(Dataset items)
================================

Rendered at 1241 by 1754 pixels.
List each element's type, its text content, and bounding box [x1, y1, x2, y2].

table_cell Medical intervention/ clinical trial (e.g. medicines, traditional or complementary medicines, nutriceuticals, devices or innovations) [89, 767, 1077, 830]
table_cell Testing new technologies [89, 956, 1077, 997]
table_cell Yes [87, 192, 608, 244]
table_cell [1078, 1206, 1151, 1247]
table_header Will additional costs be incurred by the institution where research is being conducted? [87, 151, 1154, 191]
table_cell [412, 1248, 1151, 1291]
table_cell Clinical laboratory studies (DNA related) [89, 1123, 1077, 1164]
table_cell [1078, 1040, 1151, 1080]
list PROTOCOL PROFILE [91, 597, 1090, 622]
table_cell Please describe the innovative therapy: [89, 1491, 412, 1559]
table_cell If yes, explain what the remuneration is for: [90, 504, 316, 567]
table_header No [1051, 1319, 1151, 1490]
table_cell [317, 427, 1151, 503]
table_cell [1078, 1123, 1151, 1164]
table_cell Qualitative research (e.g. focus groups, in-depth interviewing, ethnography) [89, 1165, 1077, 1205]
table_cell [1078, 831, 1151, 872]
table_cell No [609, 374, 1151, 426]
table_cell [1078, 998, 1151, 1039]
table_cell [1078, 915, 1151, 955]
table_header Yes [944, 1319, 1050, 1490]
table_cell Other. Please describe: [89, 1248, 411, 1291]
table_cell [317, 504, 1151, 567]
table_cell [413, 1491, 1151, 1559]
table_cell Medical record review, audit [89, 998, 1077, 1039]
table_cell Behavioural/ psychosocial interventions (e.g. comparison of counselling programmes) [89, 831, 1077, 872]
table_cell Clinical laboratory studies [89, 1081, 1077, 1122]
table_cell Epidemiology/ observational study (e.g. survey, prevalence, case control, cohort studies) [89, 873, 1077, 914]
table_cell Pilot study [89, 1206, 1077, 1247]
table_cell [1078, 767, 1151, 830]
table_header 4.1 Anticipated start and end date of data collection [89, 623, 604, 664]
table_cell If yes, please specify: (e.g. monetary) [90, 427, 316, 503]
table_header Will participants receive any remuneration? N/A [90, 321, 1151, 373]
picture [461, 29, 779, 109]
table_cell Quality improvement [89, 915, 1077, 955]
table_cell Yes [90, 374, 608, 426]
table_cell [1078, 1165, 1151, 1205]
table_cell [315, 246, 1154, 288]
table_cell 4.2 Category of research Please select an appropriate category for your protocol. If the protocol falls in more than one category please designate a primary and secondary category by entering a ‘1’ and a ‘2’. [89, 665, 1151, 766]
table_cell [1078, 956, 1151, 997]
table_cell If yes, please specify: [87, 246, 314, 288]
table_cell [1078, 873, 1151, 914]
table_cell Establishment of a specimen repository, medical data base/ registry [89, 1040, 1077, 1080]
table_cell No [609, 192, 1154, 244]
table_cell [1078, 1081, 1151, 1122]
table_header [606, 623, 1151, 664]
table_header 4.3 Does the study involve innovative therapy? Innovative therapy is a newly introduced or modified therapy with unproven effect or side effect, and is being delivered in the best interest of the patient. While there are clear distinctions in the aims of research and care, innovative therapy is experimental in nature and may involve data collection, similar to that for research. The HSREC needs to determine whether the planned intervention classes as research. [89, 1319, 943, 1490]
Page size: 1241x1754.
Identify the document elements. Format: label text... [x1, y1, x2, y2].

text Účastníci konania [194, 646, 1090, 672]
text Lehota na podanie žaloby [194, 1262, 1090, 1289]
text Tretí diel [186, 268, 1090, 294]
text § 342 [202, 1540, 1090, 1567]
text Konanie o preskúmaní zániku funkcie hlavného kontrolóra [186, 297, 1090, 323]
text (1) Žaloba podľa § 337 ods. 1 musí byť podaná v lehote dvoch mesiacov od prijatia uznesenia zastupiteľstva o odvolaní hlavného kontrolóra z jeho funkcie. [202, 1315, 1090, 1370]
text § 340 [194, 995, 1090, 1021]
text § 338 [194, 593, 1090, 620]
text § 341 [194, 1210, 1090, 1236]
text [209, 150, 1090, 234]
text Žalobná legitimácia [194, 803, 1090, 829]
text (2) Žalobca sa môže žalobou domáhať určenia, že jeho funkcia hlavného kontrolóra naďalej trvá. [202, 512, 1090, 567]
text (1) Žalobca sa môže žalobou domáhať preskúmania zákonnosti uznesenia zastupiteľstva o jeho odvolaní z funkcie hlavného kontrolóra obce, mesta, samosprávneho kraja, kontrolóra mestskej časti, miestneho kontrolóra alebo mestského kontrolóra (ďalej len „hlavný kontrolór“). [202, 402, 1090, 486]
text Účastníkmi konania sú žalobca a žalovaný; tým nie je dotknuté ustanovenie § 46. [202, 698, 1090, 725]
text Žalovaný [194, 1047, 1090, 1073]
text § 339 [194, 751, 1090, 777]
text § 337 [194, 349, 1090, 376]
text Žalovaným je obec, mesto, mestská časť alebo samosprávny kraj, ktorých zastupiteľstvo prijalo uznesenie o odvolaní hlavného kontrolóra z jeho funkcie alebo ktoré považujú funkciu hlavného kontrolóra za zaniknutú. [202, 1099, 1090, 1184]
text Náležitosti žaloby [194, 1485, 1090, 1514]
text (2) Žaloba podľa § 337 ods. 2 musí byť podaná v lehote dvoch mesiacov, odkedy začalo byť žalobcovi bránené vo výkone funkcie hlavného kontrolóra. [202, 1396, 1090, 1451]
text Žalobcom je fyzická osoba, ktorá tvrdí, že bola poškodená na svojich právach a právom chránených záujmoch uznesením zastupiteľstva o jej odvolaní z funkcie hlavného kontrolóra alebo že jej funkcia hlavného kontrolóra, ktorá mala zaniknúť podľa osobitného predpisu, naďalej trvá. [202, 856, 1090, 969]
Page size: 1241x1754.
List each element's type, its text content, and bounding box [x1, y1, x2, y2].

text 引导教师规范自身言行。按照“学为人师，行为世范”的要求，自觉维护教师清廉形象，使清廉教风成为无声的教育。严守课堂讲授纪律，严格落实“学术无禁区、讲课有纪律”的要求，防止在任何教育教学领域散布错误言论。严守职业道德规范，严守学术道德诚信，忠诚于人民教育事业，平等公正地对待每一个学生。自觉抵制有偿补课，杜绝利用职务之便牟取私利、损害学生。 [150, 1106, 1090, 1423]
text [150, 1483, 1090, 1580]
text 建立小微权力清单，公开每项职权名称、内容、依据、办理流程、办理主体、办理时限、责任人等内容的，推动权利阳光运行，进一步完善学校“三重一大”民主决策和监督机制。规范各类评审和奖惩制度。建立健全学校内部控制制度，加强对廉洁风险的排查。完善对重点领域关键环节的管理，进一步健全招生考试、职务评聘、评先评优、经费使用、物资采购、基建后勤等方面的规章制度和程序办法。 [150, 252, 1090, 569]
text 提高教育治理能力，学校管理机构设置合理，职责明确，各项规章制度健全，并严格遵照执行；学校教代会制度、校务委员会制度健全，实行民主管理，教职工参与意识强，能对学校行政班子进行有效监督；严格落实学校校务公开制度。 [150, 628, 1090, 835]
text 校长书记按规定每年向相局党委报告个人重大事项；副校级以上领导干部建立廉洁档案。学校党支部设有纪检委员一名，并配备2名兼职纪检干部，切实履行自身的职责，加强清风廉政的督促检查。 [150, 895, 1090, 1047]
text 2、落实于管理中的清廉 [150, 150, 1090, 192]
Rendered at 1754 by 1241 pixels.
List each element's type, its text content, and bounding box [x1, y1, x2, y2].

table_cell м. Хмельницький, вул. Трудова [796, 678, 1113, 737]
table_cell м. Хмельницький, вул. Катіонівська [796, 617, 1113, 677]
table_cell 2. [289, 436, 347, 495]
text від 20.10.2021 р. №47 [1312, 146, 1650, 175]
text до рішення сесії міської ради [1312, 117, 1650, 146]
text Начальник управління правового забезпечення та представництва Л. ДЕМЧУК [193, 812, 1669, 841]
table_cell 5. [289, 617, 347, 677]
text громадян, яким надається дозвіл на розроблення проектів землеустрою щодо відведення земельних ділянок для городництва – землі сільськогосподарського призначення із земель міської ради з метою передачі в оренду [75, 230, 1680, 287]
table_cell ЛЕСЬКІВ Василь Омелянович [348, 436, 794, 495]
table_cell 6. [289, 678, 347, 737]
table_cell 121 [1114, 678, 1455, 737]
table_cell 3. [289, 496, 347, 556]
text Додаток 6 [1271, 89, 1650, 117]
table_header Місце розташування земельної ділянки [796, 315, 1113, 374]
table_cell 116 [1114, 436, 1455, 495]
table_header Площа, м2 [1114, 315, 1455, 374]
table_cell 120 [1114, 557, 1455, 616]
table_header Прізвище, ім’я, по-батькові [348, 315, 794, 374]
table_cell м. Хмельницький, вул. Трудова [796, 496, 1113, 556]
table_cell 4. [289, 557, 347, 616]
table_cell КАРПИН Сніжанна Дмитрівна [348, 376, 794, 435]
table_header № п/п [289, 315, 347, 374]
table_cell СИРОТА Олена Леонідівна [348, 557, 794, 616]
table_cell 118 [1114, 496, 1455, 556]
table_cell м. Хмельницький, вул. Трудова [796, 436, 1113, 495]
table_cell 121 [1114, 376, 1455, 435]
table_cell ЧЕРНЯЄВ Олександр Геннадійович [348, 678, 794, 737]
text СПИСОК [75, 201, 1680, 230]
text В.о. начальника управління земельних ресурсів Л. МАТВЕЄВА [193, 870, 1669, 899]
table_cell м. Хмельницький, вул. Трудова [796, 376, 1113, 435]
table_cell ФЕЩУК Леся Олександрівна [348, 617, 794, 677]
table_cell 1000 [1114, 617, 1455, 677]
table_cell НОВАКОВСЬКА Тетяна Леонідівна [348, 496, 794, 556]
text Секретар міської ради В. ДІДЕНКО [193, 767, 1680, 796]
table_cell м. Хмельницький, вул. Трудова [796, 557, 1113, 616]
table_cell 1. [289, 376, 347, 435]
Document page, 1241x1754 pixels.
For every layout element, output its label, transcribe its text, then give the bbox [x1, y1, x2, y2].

================================

**Instructions for the task**
From the data above, copy each line that holds "describe".

**Exercise solution**
table_cell Please describe the innovative therapy: [89, 1491, 412, 1559]
table_cell Other. Please describe: [89, 1248, 411, 1291]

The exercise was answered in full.